I have been reading "Set theory" of T. Jech. I saw a proof of "Every perfect subset (in $\mathbb{R}$) has cardinality $\mathfrak{c}$". Here is this proof:
Proof: Given a perfect set $P$, we want to find a one-to-one function $F$ from $\{0,1\}^\omega$ into $P$. Let $S$ be a set of all finite sequence of 0's and 1's. By induction on the length of $s\in S$ one can find closed intervals $I_s$ s.t. for each $n$ and all $s\in S$ of length $n$,
(i) $I_s\cap P$ is perfect,
(ii) the diameter of $I_s$ is $\le 1/n$,
(iii) $I_{s\frown 0}\subset I_s$, $I_{s\frown 1}\subset I_s$ and $I_{s\frown 0}\cap I_{s\frown 1}=\varnothing$.
(The rest is omitted.)
But I do not understand this proof. Especially, I do not understand about existence of $I_s$. I think $I_s$ can be taken by without the axiom of choice, but I cannot find out this method.
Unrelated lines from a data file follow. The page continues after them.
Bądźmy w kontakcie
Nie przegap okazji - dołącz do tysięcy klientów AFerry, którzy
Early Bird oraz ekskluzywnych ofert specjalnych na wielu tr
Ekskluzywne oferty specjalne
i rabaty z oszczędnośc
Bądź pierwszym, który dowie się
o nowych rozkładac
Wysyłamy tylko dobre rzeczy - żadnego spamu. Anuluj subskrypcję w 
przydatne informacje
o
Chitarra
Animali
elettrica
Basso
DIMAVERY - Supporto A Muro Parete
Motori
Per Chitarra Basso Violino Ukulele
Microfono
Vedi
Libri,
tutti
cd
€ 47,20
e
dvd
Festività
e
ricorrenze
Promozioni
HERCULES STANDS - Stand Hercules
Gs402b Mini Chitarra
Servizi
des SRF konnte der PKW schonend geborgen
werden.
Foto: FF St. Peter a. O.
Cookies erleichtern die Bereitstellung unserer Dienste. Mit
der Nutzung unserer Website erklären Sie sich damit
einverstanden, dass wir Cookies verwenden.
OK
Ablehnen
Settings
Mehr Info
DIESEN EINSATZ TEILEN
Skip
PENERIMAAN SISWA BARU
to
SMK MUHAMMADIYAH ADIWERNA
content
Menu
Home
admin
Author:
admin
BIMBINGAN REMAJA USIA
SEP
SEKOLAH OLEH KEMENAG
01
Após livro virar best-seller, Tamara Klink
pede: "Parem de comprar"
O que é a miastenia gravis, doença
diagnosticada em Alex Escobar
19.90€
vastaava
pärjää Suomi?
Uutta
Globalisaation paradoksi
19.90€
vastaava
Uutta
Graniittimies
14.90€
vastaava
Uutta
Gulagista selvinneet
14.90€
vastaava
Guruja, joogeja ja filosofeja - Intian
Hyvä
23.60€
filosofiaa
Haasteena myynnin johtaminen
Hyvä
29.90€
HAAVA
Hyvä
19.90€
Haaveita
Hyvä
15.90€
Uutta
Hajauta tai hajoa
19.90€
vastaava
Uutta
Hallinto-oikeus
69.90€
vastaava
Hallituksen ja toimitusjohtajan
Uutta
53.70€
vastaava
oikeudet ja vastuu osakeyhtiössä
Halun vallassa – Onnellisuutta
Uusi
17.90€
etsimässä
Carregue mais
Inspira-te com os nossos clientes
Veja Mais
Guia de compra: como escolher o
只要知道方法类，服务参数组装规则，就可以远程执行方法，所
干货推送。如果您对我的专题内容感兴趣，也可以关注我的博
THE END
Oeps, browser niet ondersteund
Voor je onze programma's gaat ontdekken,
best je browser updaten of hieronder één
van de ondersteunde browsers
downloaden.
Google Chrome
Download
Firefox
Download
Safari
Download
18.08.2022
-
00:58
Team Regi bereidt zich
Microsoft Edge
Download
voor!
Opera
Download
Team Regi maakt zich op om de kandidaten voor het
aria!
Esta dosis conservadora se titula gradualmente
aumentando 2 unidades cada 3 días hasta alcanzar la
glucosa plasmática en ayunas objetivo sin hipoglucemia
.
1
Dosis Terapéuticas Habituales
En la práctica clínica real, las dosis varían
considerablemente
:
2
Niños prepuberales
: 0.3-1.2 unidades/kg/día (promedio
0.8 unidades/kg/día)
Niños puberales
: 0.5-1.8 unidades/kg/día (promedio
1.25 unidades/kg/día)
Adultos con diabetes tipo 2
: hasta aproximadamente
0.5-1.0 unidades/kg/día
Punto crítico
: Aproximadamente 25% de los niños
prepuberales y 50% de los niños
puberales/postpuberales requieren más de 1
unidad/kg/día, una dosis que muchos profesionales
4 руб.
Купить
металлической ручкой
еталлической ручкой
Thanks for any help.
As Jech says, the construction of the sets $I_s$ is by induction on the length of $s$. So suppose we already have $I_s$ for a certain $s\in S$ of length $n$, and we want to find suitable $I_{s^\frown0}$ and $I_{s^\frown1}$. Since $I_s\cap P$ is perfect, it contains two points $a$ and $b$ that are not endpoints of $I_s$. Let $r$ be a positive number smaller than all of the following: $1/(n+1)$, the distance between $a$ and $b$, the distance from $a$ to the nearer endpoint of $I_s$, and the distance from $b$ to the nearer endpoint of $I_s$. As a first guess, let $I_{s^\frown0}$ and $I_{s^\frown1}$ be the closed intervals of length $r$ centered at $a$ and at $b$, respectively. Conditions (ii) and (iii) are satisfied because of our choice of $r$. Condition (i) might fail, but only if an endpoint of $I_{s^\frown0}$ or $I_{s^\frown1}$ is isolated in $I_{s^\frown0}\cap P$ or $I_{s^\frown1}\cap P$; in that case, shrink the two intervals slightly to achieve (i); the shrinking only helps (ii) and (iii).